Know Your Rights When Interviewed - is it Wrong to Tell Someone?

Chris Rock How to Not Get Your Ass Kicked by the Police

I hope the title got your attention. I am not real good at those. What I figured I would do is turn the tables a bit. What if you are approached by the police and they wish to speak to you. What are your rights? How should you act? ... OK, flashbacks to the Chris Rock Video how to not get your a** kicked by the police) ... Seriously though, What would be wrong with a police officer giving the public pointers on this?




Well, apparently in Egypt, it is against the law.






Omar Afifi(Omar Afifi) ...worked in the state security department and refused to torture suspects. After he quit the force, he decided to inform the Egyptian public how to avoid getting abused by security forces.

In March, his “how-to” expose hit bookstores - only to get banned. “How Not to Get Smacked on Your Neck,” was
declared a “disturbance to public order” by the Egyptian government. Yet all the book featured were questions and answers informing Egyptians of their rights and how to deal with abusive police officers accordingly.

You can find the whole story here. It is strange what some governments think is a threat.

So anyways - why not give you some tips (so I can get banned in Egypt :P )

  1. Be courteous/polite. I know when you are stopped either driving or walking by the police it is an inconvinience. You may be offended because you were not doing anything wrong and you don't look like a criminal. Still - be courteous - it can go a long way. You do not know what the police officer saw from his/her perspective. You may think you look suspicious too.


  2. Answer straightforward. Do not be evasive - all that does is raise suspicion. Suspicion = further investigation.


  3. What if the police want to "pat me down." If a police officer can in any way articulate (and he is not require to do that with you) a suspicion that you can possibly be armed or that you are a threat to the officer - the police officer has a right to a pat-down search. See Terry vs Ohio which has long stood up in US courts. My best advice is to comply. You don't have to like it, but show rewspect and comply. Noncompliance can lead to an escalation of force. (ie getting your a** kicked)


  4. Do You have to answer? The answer is no. I suggest not being a jerk about it - simply say you choose your right not to answer. This may or may not lead to a longer detention. After all you were stopped based on suspicion, if you cannot help rule out the suspicion, the police need to use other means to investigate.

• • • • • • •

* JOB A
According to the post on police stops, what did the Egyptian government declare Omar Afifi's book to be?
* JOB B
For each statement, say whether the post on police stops agrees with it, and quote the deciding words: (i) Omar Afifi refused to torture suspects while he worked in the state security department. (ii) A police officer must explain his suspicion to you before a pat-down search. (iii) The author advises refusing a pat-down search.
* JOB C
Render this sentence from the post on police stops in Spanish: "Noncompliance can lead to an escalation of force."

* ROWS
• • • • • • •

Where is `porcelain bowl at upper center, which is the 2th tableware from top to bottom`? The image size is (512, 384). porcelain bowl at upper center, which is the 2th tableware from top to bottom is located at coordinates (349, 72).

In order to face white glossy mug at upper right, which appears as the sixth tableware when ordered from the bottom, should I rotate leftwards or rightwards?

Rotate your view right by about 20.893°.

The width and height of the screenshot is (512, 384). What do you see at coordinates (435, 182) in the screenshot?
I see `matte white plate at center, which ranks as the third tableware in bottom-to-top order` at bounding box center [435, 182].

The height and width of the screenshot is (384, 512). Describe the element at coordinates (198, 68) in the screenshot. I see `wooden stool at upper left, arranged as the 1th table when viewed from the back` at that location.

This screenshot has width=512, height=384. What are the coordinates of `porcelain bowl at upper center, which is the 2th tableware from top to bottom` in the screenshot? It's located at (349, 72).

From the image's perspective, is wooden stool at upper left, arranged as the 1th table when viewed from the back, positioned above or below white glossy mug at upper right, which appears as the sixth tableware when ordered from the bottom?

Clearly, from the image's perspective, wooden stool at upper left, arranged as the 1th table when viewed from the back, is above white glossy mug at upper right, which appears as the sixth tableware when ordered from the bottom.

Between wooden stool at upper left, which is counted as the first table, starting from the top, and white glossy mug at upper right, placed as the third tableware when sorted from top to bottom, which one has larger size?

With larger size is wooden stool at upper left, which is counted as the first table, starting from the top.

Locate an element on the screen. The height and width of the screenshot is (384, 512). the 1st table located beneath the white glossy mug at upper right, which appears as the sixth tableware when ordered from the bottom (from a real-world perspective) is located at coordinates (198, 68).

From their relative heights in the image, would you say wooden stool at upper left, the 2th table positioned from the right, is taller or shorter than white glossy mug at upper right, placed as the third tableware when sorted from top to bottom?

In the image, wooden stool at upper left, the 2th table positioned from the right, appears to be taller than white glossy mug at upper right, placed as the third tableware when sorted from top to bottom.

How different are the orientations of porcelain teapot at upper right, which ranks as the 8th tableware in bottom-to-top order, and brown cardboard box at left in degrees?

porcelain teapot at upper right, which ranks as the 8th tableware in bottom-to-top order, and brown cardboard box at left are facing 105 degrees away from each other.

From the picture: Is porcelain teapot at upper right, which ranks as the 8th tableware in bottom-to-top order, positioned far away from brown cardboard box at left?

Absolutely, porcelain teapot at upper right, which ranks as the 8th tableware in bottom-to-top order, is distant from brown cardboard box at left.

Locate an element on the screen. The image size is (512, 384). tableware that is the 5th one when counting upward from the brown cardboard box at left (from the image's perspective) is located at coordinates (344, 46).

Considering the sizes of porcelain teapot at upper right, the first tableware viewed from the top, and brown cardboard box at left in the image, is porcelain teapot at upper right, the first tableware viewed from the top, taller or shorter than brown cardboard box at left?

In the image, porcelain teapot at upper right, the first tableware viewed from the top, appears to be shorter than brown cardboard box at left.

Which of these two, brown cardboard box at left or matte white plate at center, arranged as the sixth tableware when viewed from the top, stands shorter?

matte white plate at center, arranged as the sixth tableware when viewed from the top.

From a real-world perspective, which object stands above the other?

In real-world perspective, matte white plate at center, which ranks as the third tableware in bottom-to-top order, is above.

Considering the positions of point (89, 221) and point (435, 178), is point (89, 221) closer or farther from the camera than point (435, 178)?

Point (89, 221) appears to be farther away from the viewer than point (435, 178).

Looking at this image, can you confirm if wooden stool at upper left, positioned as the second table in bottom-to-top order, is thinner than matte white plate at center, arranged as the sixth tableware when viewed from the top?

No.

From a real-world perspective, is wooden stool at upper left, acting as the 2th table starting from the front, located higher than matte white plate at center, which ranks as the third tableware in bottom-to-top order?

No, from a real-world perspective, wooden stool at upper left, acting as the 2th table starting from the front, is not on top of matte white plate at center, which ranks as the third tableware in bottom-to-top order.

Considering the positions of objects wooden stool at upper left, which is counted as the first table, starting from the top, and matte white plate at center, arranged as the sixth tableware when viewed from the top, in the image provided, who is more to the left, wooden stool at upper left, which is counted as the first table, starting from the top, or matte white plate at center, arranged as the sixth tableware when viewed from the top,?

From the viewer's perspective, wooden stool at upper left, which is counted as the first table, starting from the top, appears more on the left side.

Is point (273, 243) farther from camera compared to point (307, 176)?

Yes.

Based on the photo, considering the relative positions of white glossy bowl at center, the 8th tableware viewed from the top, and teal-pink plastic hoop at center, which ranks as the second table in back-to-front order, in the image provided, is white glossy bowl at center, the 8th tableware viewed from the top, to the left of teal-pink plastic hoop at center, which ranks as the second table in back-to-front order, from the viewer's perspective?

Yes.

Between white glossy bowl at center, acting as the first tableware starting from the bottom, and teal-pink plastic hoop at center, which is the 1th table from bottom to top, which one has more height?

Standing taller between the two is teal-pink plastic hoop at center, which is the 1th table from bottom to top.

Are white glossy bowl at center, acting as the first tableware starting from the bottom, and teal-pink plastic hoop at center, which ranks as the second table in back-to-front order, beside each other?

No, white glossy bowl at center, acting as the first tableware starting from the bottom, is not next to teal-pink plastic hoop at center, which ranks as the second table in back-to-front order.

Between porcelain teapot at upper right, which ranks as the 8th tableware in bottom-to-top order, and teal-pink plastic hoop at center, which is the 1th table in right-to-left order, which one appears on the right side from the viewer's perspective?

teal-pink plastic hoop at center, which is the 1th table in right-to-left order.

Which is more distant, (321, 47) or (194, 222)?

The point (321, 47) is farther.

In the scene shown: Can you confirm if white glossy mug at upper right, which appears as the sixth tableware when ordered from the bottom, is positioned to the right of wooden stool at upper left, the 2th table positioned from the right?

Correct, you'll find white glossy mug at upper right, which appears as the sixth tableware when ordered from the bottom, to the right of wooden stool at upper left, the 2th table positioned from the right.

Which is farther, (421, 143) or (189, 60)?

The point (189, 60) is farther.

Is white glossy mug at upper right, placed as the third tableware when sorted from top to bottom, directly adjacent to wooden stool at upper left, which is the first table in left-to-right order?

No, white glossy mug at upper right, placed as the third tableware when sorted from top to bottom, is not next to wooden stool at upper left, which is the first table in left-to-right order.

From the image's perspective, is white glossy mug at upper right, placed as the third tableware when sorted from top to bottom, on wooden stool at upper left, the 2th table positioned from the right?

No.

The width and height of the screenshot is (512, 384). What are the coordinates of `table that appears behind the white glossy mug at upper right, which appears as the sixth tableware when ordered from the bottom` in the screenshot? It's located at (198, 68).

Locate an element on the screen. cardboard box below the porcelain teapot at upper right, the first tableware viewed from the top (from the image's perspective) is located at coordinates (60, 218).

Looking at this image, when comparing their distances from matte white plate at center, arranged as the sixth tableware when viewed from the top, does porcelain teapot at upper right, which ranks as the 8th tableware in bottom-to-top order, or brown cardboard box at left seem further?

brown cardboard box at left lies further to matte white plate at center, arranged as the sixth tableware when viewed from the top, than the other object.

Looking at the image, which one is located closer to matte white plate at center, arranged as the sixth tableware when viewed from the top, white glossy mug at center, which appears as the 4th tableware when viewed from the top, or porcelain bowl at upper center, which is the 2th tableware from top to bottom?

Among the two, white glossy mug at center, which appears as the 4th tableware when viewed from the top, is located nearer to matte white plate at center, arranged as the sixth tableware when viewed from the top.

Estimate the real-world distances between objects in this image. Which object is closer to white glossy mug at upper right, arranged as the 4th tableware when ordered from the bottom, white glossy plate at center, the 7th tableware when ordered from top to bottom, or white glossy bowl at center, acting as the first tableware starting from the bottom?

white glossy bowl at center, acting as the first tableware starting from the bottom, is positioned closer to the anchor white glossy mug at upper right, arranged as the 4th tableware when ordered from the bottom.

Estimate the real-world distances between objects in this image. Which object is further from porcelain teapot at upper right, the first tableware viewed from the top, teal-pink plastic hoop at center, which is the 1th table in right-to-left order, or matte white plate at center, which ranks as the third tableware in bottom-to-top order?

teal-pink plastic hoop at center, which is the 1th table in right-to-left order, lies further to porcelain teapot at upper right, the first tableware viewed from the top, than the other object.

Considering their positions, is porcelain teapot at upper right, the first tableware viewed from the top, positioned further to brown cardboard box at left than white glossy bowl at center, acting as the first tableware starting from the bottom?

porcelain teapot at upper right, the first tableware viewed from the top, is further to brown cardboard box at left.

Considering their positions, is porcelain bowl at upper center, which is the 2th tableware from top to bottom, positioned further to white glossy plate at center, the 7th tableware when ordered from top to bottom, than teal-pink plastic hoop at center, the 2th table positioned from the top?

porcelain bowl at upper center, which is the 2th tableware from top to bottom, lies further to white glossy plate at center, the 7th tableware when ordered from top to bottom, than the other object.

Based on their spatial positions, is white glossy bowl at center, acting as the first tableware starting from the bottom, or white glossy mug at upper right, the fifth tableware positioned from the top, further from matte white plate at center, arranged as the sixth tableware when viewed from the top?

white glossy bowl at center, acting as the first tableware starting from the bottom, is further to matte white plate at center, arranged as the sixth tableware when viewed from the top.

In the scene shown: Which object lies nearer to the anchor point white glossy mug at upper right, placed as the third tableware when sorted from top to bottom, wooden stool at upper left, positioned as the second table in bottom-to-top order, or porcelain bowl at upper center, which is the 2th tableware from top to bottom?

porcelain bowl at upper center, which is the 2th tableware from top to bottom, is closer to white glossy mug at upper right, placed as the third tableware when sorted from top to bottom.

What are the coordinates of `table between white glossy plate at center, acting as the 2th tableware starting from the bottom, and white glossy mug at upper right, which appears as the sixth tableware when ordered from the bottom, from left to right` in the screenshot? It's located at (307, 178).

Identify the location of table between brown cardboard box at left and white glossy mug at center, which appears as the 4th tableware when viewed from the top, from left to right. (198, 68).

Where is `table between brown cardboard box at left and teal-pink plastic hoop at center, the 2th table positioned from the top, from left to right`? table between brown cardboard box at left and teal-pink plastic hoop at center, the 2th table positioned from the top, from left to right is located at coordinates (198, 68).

• • • • • • •

* WRITTEN RESPONSE A
A "disturbance to public order."

* WRITTEN RESPONSE B
(i) Yes: "worked in the state security department and refused to torture suspects"
(ii) No: "and he is not require to do that with you"
(iii) No: "My best advice is to comply."

* WRITTEN RESPONSE C
El incumplimiento puede llevar a una escalada en el uso de la fuerza.